Code Monkey home page Code Monkey logo

astromcad's Introduction

Multi-Class Anomaly Detection for Astronomical Transients

Paper Link: https://arxiv.org/abs/2403.14742

243rd AAS Meeting iPoster: https://aas243-aas.ipostersessions.com/default.aspx?s=16-F9-A7-80-27-2E-87-DF-6A-01-E4-07-E4-A2-07-2C&guestview=true

PyPI Package: https://pypi.org/project/astromcad/

Additional Figures from the paper are in the Figures/ folder (fully updated to reflect most recent model).

Code for training and plot generation in AstroMCAD.ipynb. Use this for plot generation and the python package for everything else. If you have any questions, shoot me an email at [email protected].

astromcad Package Documentation

Overview

For sample usage, see: https://colab.research.google.com/drive/1SrYVt9PAjai0NeLr4cI40Lriz_ruLhLt?usp=sharing

The astromcad package implements the transient anomaly detection methodology presented in https://arxiv.org/abs/2403.14742 and allows anyone to train custom light curve anomaly detectors. In short, the methodology is to repurpose the penultimate layer of a neural network classifier for anomaly detection. Then, to extract anomalies from this latent space, a separate isolation forest is trained on the observations from each class, and the minimum score from any detector is used as the final anomaly score. This isolation forest approach is called MCIF (Multi-Class Isolation Forest).

Installation


Type pip install astromcad in your command line or terminal


Usage

astromcad has 3 major classes, which are Detect, Custom, and mcif

Detect

This class allows you to use the trained model from the research work for anomaly detection. The model from the work was trained from ZTF simulations which are described in more detail in the manuscript.

Sample Usage

from astromcad.astromcad import Detect

Detect.init() # Load the pretrained model

Detect.classify(light_curves, host_gals) # Uses the pretrained classifier to get a classification output
Detect.anomaly_score(light_curves, host_gals) # Generates the anomaly score for the given simple

The input host_gals must be an array of shape (N_SAMPLES, 2). Each 2-element entry should be [host redshift, milky way extinction] of that object.
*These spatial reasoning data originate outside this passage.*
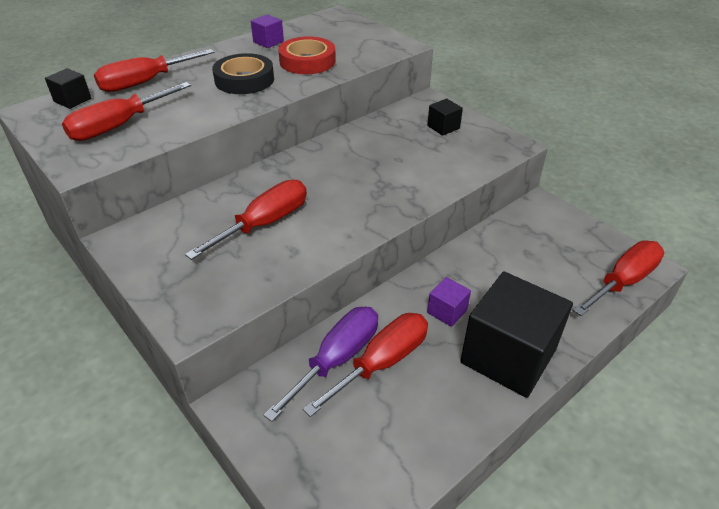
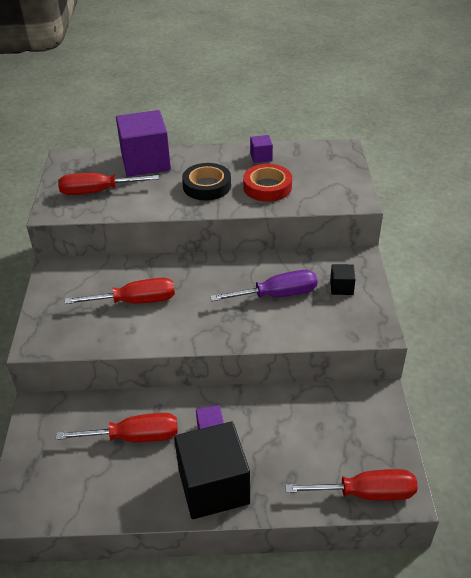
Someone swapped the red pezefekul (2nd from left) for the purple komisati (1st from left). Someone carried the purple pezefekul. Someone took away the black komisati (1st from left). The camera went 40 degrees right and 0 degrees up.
The input light_curves must be an array of shape (N_SAMPLES, 656, 4). For each sample, the 2-dimensional array should store the [median passband wavelength, scaled time since trigger, flux / 500, and flux error / 500] for each observation. If there are fewer than 656 observations, you can call

x_data = Detect.pad(x_data)

You can also generate a real-time anomaly score plot for any transient.

Detect.plot_real_time(light_curve, host_gal)

Note that this function takes a single light curve, not a list of samples.

Custom

This class allows you to create a custom light curve classifer to then use for anomaly detection. Start by creating your classifer

from astromcad.astromcad import Custom

det = Custom(656, 4, 2, 9, 12) # n_timesteps, n_features per time step, n_host, latent_size, n_classes
det.create_model()
det.train(X_train, y_train, X_val, y_val, host_gal_train, host_gal_val) # EarlyStopping is initalized in the class
det.create_encoder()
det.init_mcif(X_train, y_train) # Values and labels to init MCIF with
det.score(light_curves, host_gals)

NOTE: If n_host is set to 0 during initalization, don't pass host galaxy information to any other function (or pass None). The class will not use the host galaxy information.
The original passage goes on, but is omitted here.